United States Bankruptcy Court, E.D. Arkansas, Little Rock Division
Mar 6, 2003
Case No. 4:02-bk-19878 (Bankr. E.D. Ark. Mar. 6, 2003)

Summary

In Atlas, by refusing payment from the debtor, the creditor acted in accordance with the terms of the parties' agreement, thus freeing itself to seek remedies outside the bankruptcy court.

Summary of this case from In re Clark

Opinion

Case No. 4:02-bk-19878

March 6, 2003


ORDER GRANTING EX PARTE RELIEF FROM THE AUTOMATIC STAY


On February 6, 2003, the Court heard a Motion for Ex Parte Relief From the Automatic Stay filed by CitiCapital Commercial Corporation ("CitiCapital") and the Debtor's response. Martha Jett McAllister appeared for CitiCapital, and Geoffrey Treece appeared for the Debtor. Debtor's representative, Larry Megel, was also present. After the parties rested, the Court took the matter under advisement and requested briefs addressing the legal issue of under what circumstances the Court may not enforce an agreed order.

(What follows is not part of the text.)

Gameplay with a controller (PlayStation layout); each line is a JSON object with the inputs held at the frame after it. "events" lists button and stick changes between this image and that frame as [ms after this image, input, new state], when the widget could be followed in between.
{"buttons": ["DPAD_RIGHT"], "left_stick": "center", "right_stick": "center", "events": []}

Upon consideration of the pleadings, testimony and exhibits presented in open court as well as the briefs filed by counsel, the Court makes the following findings of fact and conclusions of law in accordance with Rule 7052 (made applicable to contested matters by Rule 9014(c)). This is a core proceeding pursuant to 28 U.S.C. § 157(b)(2)(G), and the Court has jurisdiction to enter a final judgment in this case.

FACTS

Debtor filed its petition under Chapter 11 on August 30, 2002. On October 9, 2002, CitiCapital filed a Motion for Relief from the Automatic Stay, or in the Alternative, Adequate Protection, with respect to 57 1999 Peterbuilt Tractors/Trucks, 26 1998 Peterbuilt Tractor/Trucks, 35 1996 Peterbilt Tractor/Trucks, and 15 1999 Great Dane Trailers (the "Motion for Relief"). The parties entered into an agreed order which was subsequently approved by the Court on November 5, 2002 (the "Agreed Order"). The Agreed Order granted CitiCapital's Motion for Relief in part, provided for interim adequate protection payments and withdrew CitiCapital's Motion for Relief upon conditions with respect to the collateral which the Debtor was retaining. A final hearing was to be scheduled with respect to certain collateral under the Agreed Order. Before a final hearing was held, the parties agreed to an "Amended Interim Order Granting Interim Adequate Protection Payment and Continuing the Motion for Relief from the Automatic Stay Upon Conditions" which the Court entered on December 6, 2002 (the "Amended Interim Order"). Pursuant to the Amended Interim Order, the Debtor was to retain 57 1999 Peterbuilt Tractor/Trucks and 26 1998 Peterbuilt Tractor/Trucks upon payment conditions. Specifically, the Debtor was to make a payment to CitiCapital in the amount of $58,100.00 on or before January 15, 2003, provided that if the Debtor failed to make a full and timely payment by that date, CitiCapital was to transmit written notice to Debtor's counsel by e-mail, facsimile or U.S. mail. The Debtor would then have three business days to cure its default. The Amended Interim Order also provided that if Debtor failed to cure its default, CitiCapital would be allowed to present an ex parte order relaxing the automatic stay with respect to the 1998 and 1999 Peterbuilt Tractor/Trucks.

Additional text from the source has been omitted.